> _DOCUMENT EXCERPT_:
####################
SM: It’s a good question, and we’re just realizing that we’ve been here 10 years, now, and it’s gone by very quickly. We couldn’t find a location in Manhattan quick enough to relocate. The location we had on Grand St was the quintessential Soho gallery. Cast-iron columns, 16 ft ceilings, everything you would want in a beautiful gallery. Already the migration had already started towards Chelsea. We looked, and all that would be available, if you weren’t one of the big players, would be on the 6th, 7th, 8th floor of a building in Chelsea, and I didn’t like that model. We have always believed in photojournalism, and that it needs to be seen by the public. We’re very passionate about spreading the message, so the public is integral to what we do.

We’d visited New Mexico, and I have family roots here. We knew there was a vibrant art scene in Santa Fe. We did some research, and depending on the data, it was either number two or three art market behind Manhattan. Quite frankly, we took a leap of faith. 9/11 happened. We decided in October, we moved over Christmas break, and we opened the gallery in Santa Fe in April of 2002. We honed down very tightly on photojournalism. That’s all we’ve focused on showing here.

JB: Are there other galleries now that have followed your lead and do what you do, or do you still feel like you’ve got a unique position in the market?
####################
> _INFORMATION SHOWN_:
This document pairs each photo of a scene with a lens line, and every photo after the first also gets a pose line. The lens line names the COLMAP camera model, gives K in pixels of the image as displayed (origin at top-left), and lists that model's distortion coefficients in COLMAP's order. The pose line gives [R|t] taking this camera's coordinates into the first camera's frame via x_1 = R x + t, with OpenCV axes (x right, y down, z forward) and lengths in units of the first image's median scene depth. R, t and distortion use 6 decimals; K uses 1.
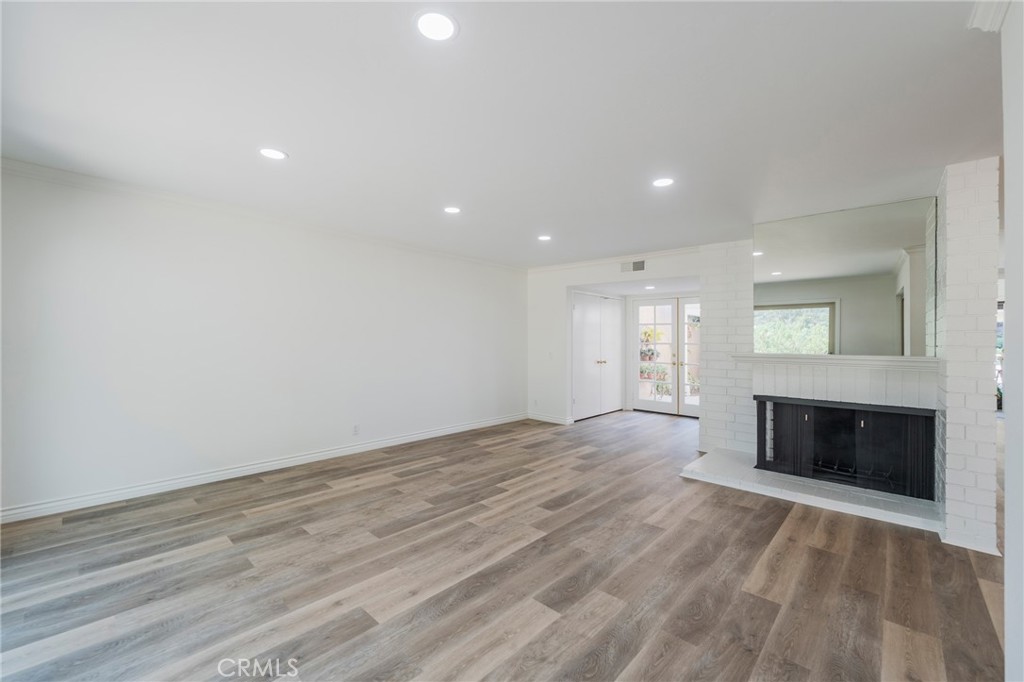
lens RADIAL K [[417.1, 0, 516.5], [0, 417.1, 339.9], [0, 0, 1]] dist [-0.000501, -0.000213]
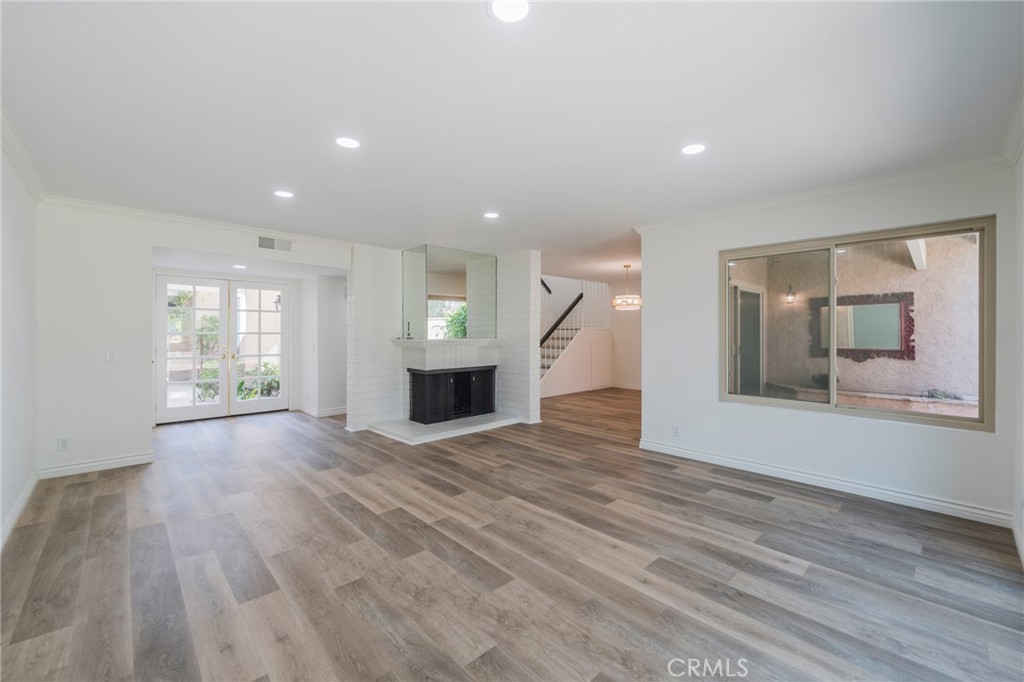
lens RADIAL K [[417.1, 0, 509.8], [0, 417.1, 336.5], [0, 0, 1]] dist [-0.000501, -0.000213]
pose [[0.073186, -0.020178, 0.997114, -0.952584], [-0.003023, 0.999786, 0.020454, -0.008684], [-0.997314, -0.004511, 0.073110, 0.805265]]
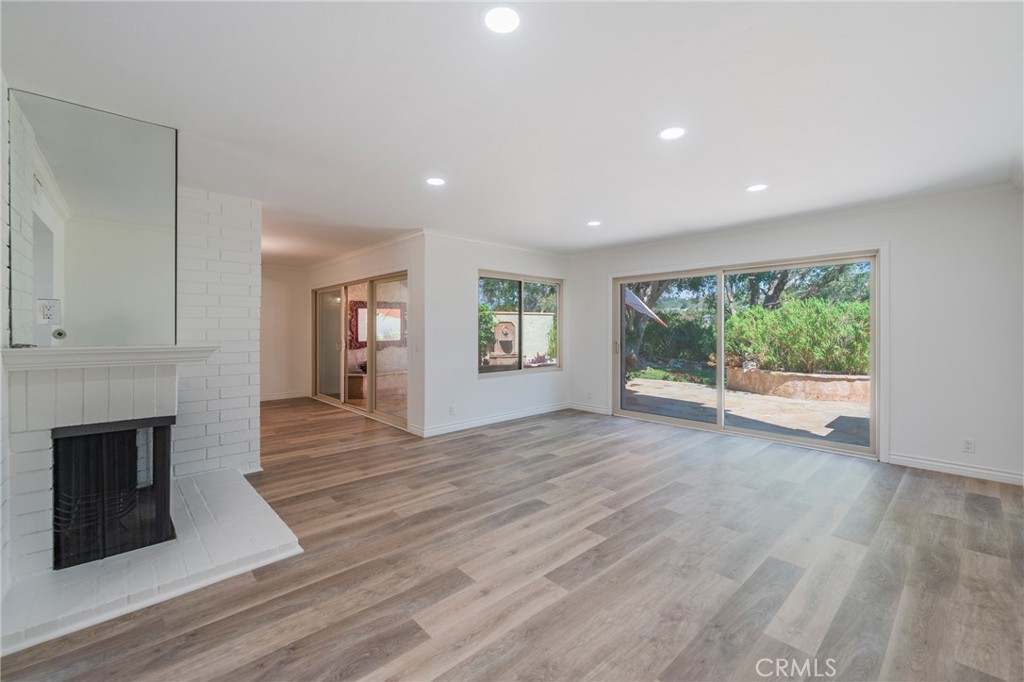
####################
> _WORK TASK 1_:
Could you print the passage of the gallery interview between "JB: Are there" and "in the market?", inclusive?
> _WORK TASK 2_:
Can you carry on the interview about the Santa Fe photojournalism gallery from the point where it stops?

> _EXERCISE RESULT 1_:
JB: Are there other galleries now that have followed your lead and do what you do, or do you still feel like you’ve got a unique position in the market?

> _EXERCISE RESULT 2_:
Bobby Kennedy campaigns in IN during May of 1968, with various aides and friends:  former prizefighter Tony Zale and (right of Kennedy) N.F.L. stars Lamar Lundy, Rosey Grier, and Deacon Jones
Photograph by Bill Eppridge

SM: I think we accidentally found a unique niche. Accidentally, because it followed from a passion. Something sparked, and that’s the direction I went in, and at the time nobody else was really doing it. Now there have always been some photo galleries that show some photojournalism in with their other programming, but to my knowledge, there is still nobody doing pure photojournalism, and that’s really become what we’re known for. Both within the collecting and museum community, and the public gallery-going community as well.

JB: I’m sitting here in the gallery, surrounded by artifacts of American history, and I know you said already that you developed a relationship with Alfred Eisenstadt, and that was the catalyst for the gallery, but how did you develop relationships with the other photographers whose work you show? Especially because I’ve got to imagine you’re working with Estates, because many of these people have passed on.

SM: That’s correct.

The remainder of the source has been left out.